Special ops train Afghans to resist Taliban intimidation

Washington Post:

Taliban fighters used to swagger with impunity through this farming village, threatening to assassinate government collaborators. They seeded the main thoroughfare, a dirt road with moonlike craters, with land mines. They paid local men to attack U.S. and Afghan troops.

Then, beginning in late February, a small detachment of U.S. Special Forces soldiers organized nearly two dozen villagers into an armed Afghan-style neighborhood watch group.

These days, the bazaar is thriving. The schoolhouse has reopened. People in the area have become confident enough to report Taliban activity to the village defense force and the police.

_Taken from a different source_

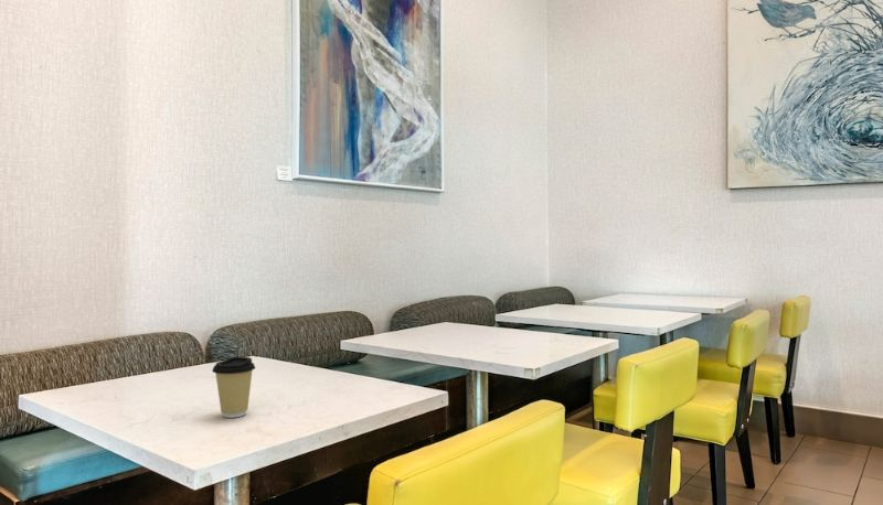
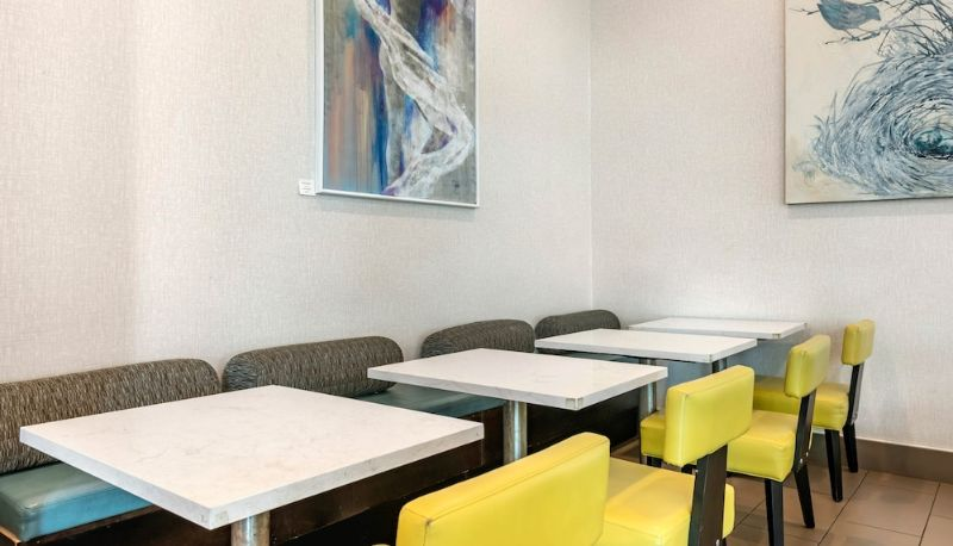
- coffee cup [211,356,256,419]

As a consequence, insurgent attacks have nearly ceased and U.S. soldiers have not hit a single roadside bomb in the area in two months, according to the detachment.

"Everyone feels safer now," said Nasarullah, one of two gray-bearded tribal elders in charge of the village force. "Nobody worries about getting killed anymore."

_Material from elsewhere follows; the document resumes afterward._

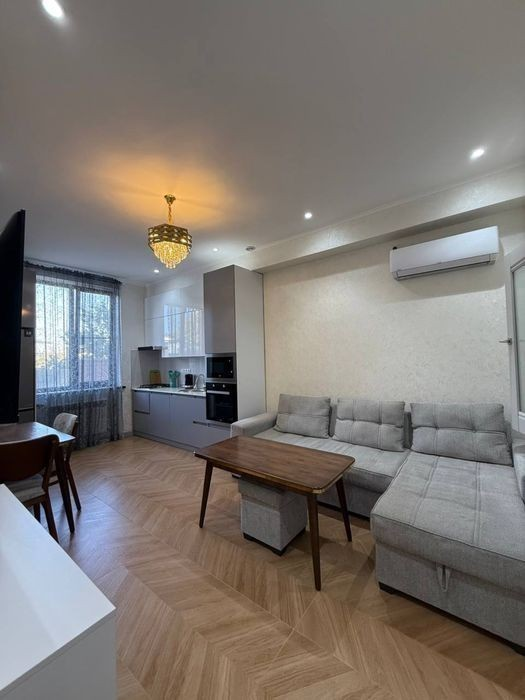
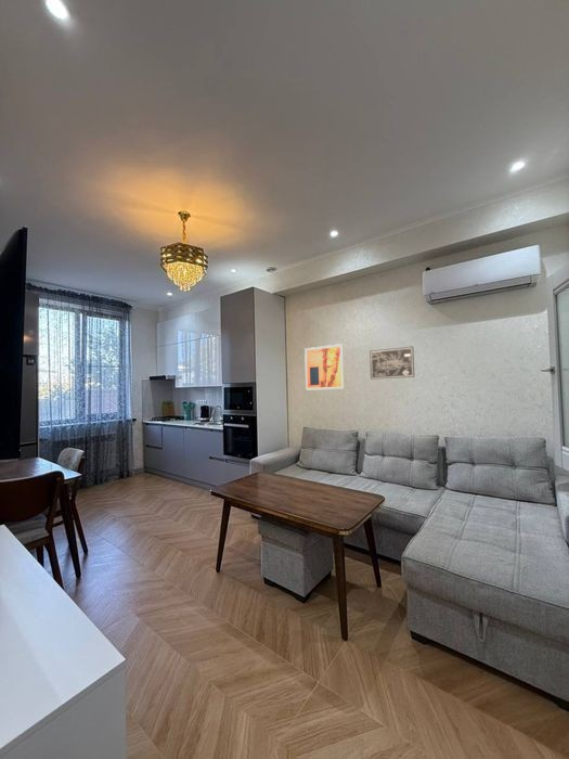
+ wall art [303,343,346,391]
+ wall art [368,346,415,381]
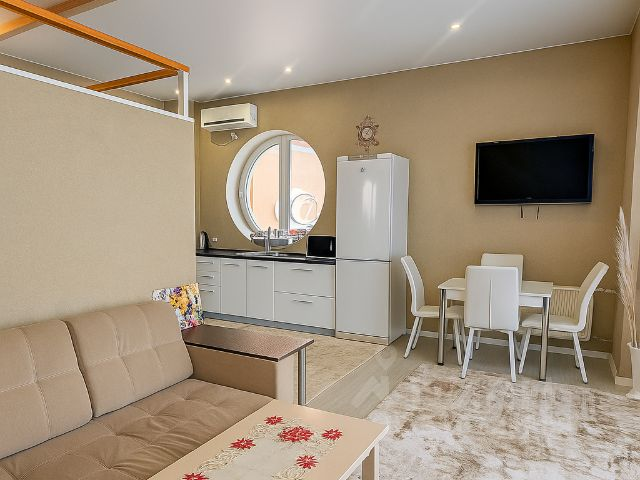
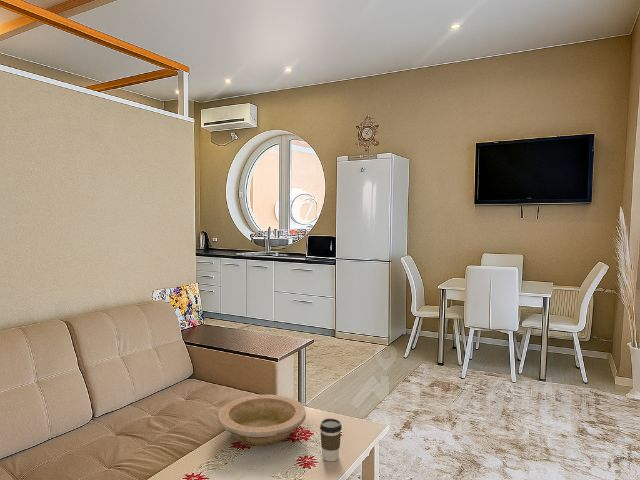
+ coffee cup [319,417,343,462]
+ bowl [217,394,307,447]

The rapid and profound changes have generated excitement among top U.S. military officials in Afghanistan, fueling hope that such groups could reverse insurgent gains by providing the population a degree of protection that the police, the Afghan army and even international military forces have been unable to deliver.

But plans to expand the program have been stymied by Afghan President Hamid Karzai, who fears the teams could turn into offensive militias, the sorts of which wreaked havoc on the country in the 1990s and prompted the rise of the Taliban. "This is playing with fire," an Afghan government official said. "These groups may bring us security today, but what happens tomorrow?"

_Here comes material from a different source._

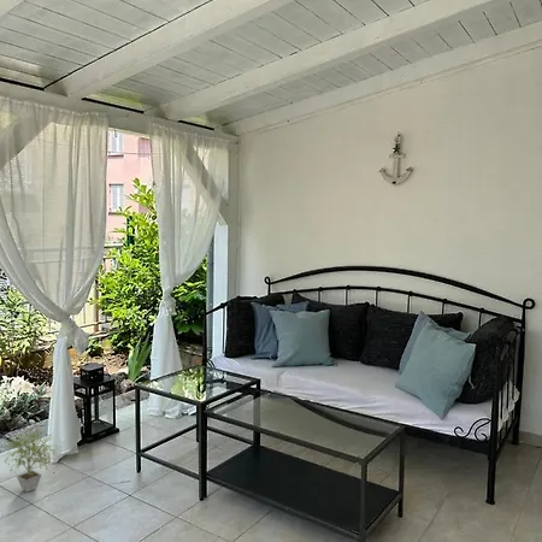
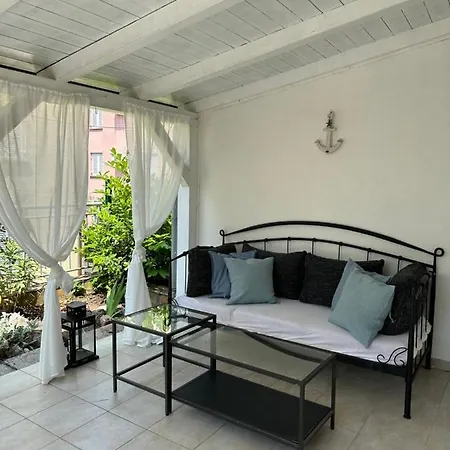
- potted plant [0,425,61,493]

Citing Karzai's objections, Karl W. Eikenberry, the U.S. ambassador to Afghanistan, has blocked the release of money needed to broaden the initiative. He also has instructed State Department personnel in the country not to assist the effort until the Afghan government endorses it.

In addition to sharing Karzai's concerns about what would happen to the local defense forces once U.S. oversight ends, Eikenberry and other embassy officials worry that the program would weaken the central government in the eyes of the public and compete with efforts to build up the nation's army and police.

...


Karzai and Eikenberry are wrong. This is one of those times when you have to trust the people. As we demonstrated in Iraq, the bottom up approach is the most effective way of dealing with the insurgents. The top down model does not work and is prone to corruption which seems to be all too common in the Karzai government.

We need to support the grass roots efforts to stop the enemy. That is how you protect the people and help them protect themselves. Eikenberry needs to be replaced and Karzai needs to be ignored in this situation.